• _WHAT IS BEING ASKED_:
Rewrite the rows with every occurrence of "Returns" replaced by "Output" and everything else unchanged. Omit the pictures from your answer.

::::

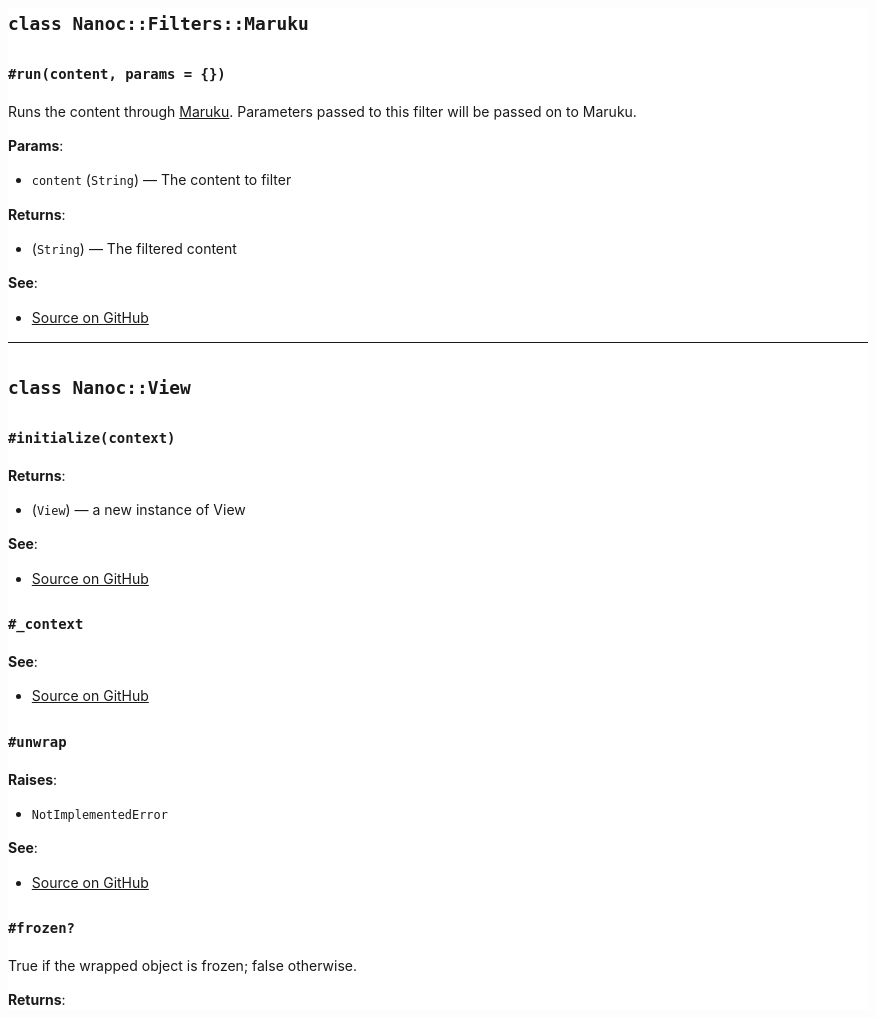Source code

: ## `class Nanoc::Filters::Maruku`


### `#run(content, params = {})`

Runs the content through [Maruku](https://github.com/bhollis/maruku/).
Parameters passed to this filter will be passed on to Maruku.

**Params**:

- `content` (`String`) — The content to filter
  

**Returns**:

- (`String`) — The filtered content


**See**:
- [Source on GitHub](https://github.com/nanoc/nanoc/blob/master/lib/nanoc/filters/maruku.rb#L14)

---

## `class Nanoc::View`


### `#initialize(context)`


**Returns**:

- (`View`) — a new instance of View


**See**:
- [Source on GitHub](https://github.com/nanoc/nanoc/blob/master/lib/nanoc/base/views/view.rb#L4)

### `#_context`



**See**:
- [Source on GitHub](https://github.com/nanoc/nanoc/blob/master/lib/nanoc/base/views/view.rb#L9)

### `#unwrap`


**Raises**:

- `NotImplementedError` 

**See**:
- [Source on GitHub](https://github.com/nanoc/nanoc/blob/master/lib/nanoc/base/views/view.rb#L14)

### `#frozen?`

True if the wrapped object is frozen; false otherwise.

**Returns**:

::::

• _EXERCISE RESULT_:
Source code

: ## `class Nanoc::Filters::Maruku`


### `#run(content, params = {})`

Runs the content through [Maruku](https://github.com/bhollis/maruku/).
Parameters passed to this filter will be passed on to Maruku.

**Params**:

- `content` (`String`) — The content to filter
  

**Output**:

- (`String`) — The filtered content


**See**:
- [Source on GitHub](https://github.com/nanoc/nanoc/blob/master/lib/nanoc/filters/maruku.rb#L14)

---

## `class Nanoc::View`


### `#initialize(context)`


**Output**:

- (`View`) — a new instance of View


**See**:
- [Source on GitHub](https://github.com/nanoc/nanoc/blob/master/lib/nanoc/base/views/view.rb#L4)

### `#_context`



**See**:
- [Source on GitHub](https://github.com/nanoc/nanoc/blob/master/lib/nanoc/base/views/view.rb#L9)

### `#unwrap`


**Raises**:

- `NotImplementedError` 

**See**:
- [Source on GitHub](https://github.com/nanoc/nanoc/blob/master/lib/nanoc/base/views/view.rb#L14)

### `#frozen?`

True if the wrapped object is frozen; false otherwise.

**Output**:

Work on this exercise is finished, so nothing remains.